Upton hired somewhere between eight and 10 teachers during his time, greatly increasing the size of OCC’s photography department.
“[Upton] helped to raise the status of the photography department to a national level,” said Stallings. “Famous photographers were brought to guest lectures [at OCC]. "Photography” (Upton’s textbook) also had a lot to do with the development.”
One of these famous guest lecturers brought to OCC was Robert Heinecken, a good friend of Upton’s for decades, and a key artist in Southern California through the 1960’s.
Upton’s textbook, co-authored with his then-wife Barbara, now is on its 12th edition and has over 1.5 million copies in print. Upton began writing “Photography” as a professor at OCC, where he found himself writing many instructional materials to help teach his students. This led him to decide there needed to be a textbook for photography classes.

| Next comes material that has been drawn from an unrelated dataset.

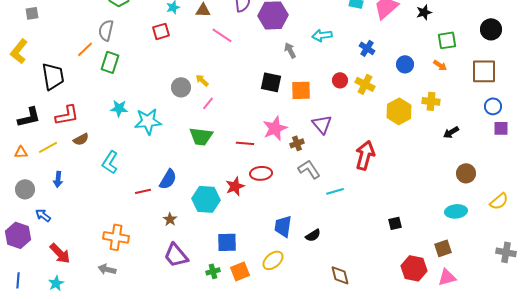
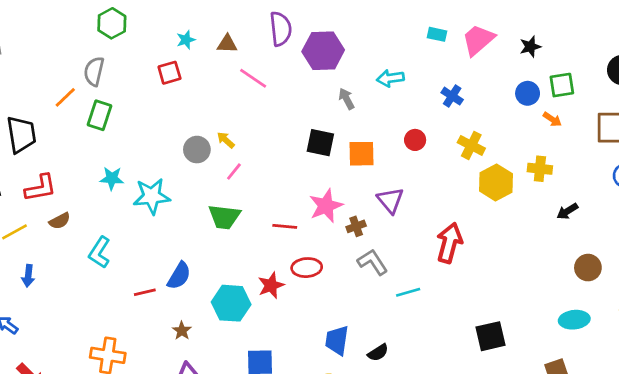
blue circle: (405, 64) -> (528, 93), moved
yellow cross: (365, 84) -> (471, 145), moved
black square: (395, 223) -> (491, 336), size x1.6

Upton began working on the textbook in 1973 and traveled to New York to visit its publisher, where he received permission to use any photography in the Time-Life Library, which Upton described as “an extraordinary body of work.” The textbook was published in 1976. It was the premier textbook used during the 80’s, according to Gillisen.
In January 2020, OCC’s Doyle Arts Pavilion hosted an exhibition entitled “Right Place, Right Time: a Survey of John Upton’s Photographs,” to bring attention to Upton’s own personal photography work, which was eclipsed by his educational impact in photography for much of his career. The exhibition was curated by Stallings.
Upton’s exhibit was divided into four bodies of work, representing different times of Upton’s life. The exhibition started with “Early Work,” which documents Upton’s early days as a young man at the California School of Fine Arts. The next section, “Japanalia,” was representative of the years Upton spent in Japan, and his interest in Japanese culture and philosophy that was inspirational to his work at the time.
The next section, “Jungle Road,” told a story of Upton’s time spent in Hawaii about 14 years prior to the exhibition, and a road which ran from inside a jungle to a volcano. Upton was inspired by the “shift of energy” with the plant life and scenery as the terrain changed from the jungle to volcano. The final section, “Petaluma,” featured more recent work of Upton’s, as he got a chance to explore more of his own photography after his retirement from OCC.
“The purpose of the show was to bring attention to what Upton did as personal work,” Stallings said.
The show was unfortunately cut short due to COVID-19 closing the campus in March, and the art has been returned to Northern California. Both a film and book were made of the “Right Time, Right Place'' exhibit to have a “longer effect” and so Upton’s work can still be accessed for years to come.
Outside of his educational achievements and impact as a fine arts photographer, Upton also promoted the OCC photography department to donors, creating relations that benefited the department, both in his long career and after retirement.
“John was a great ambassador to the photography program,” Gillisen said. “His representation as an ambassador is what our department will lack now.’
Upton is remembered at OCC for his contributions to fine art photography and art history, his impact as an educator and as a great teacher, mentor and friend. Two of Upton’s own students, Gillisen and John Hesketh, are photography faculty today.
“I don’t know if I would’ve ever gotten into teaching, most certainly not at OCC, so I owe that to him,” Gillisen said. “He had a passion for photography I’ve seen before, but don’t know I’ll see again.”
Upton is survived by his two daughters, Erica and Sean, their husbands and three grandchildren.